● Work to be completed:
Scan the records below for the line containing "T21, estimate: L -> XS" and the line containing "T24, owner: Gwen Fox -> Joshua Woods". Copy both, plus every line between, exactly.

● Dataset records:

Segment Open

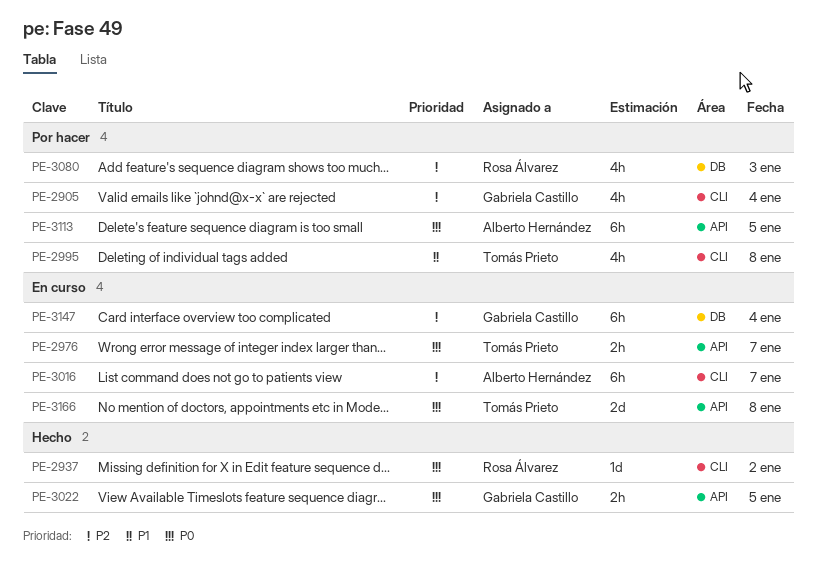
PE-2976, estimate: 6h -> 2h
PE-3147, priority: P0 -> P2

Segment Closed
Segment Open

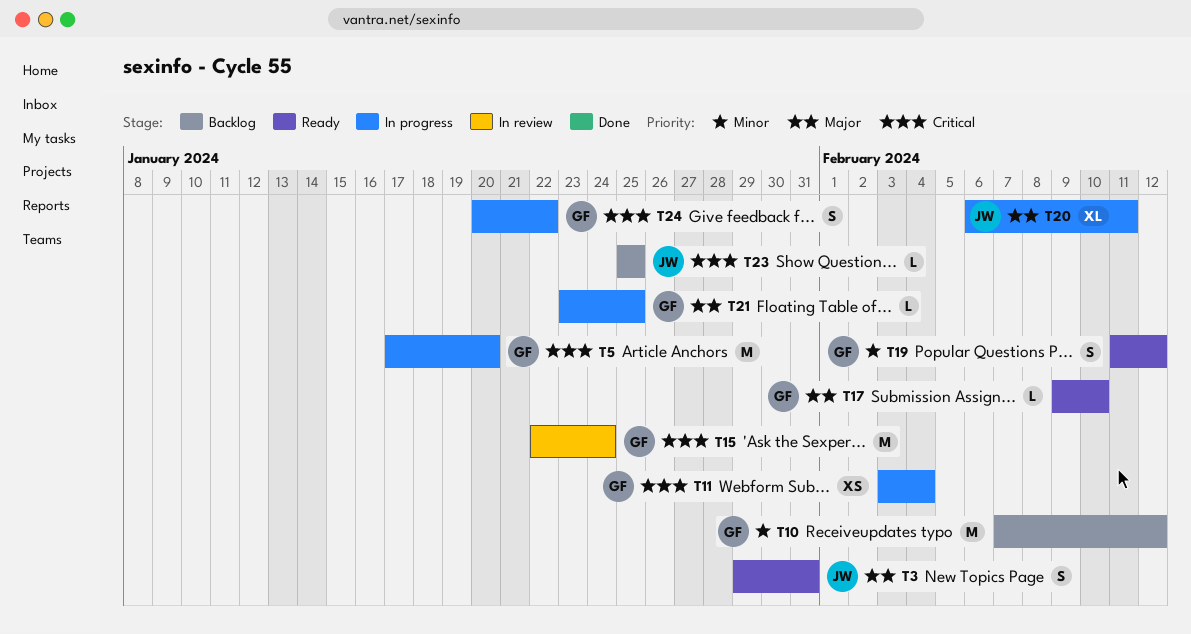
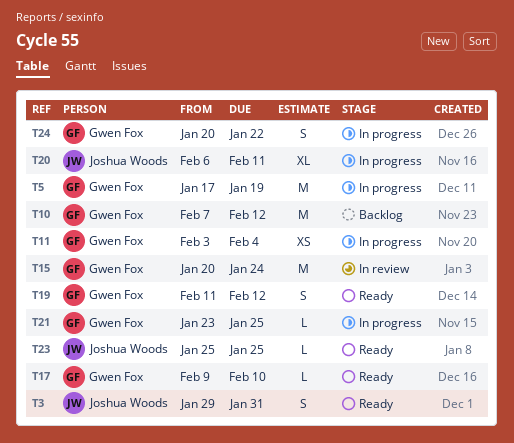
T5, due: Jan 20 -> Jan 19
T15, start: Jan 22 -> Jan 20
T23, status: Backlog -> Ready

Segment Closed
Segment Open

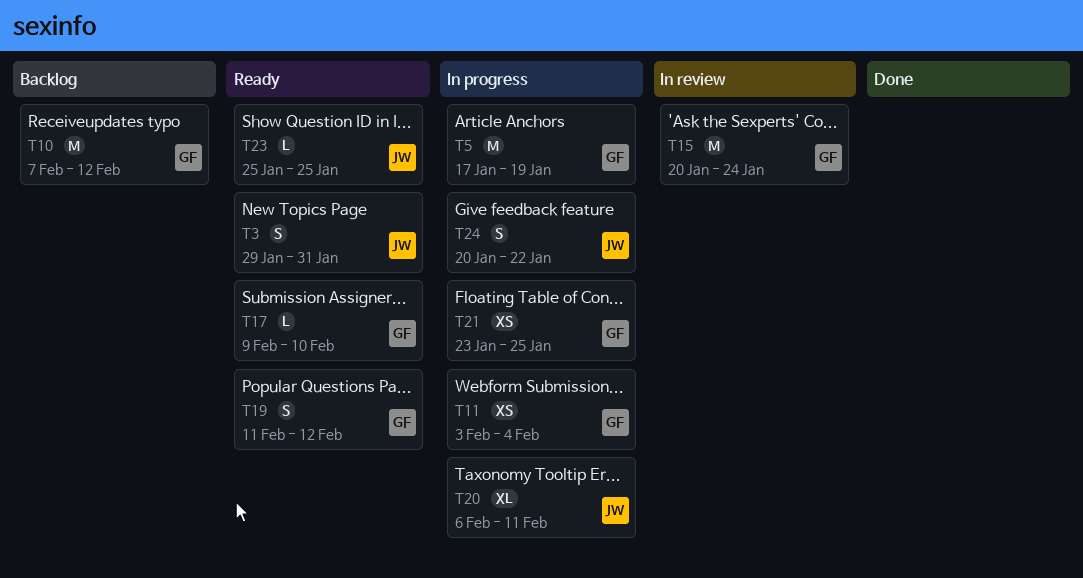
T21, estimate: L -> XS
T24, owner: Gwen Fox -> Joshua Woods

Segment Closed

● Answer box:
T21, estimate: L -> XS
T24, owner: Gwen Fox -> Joshua Woods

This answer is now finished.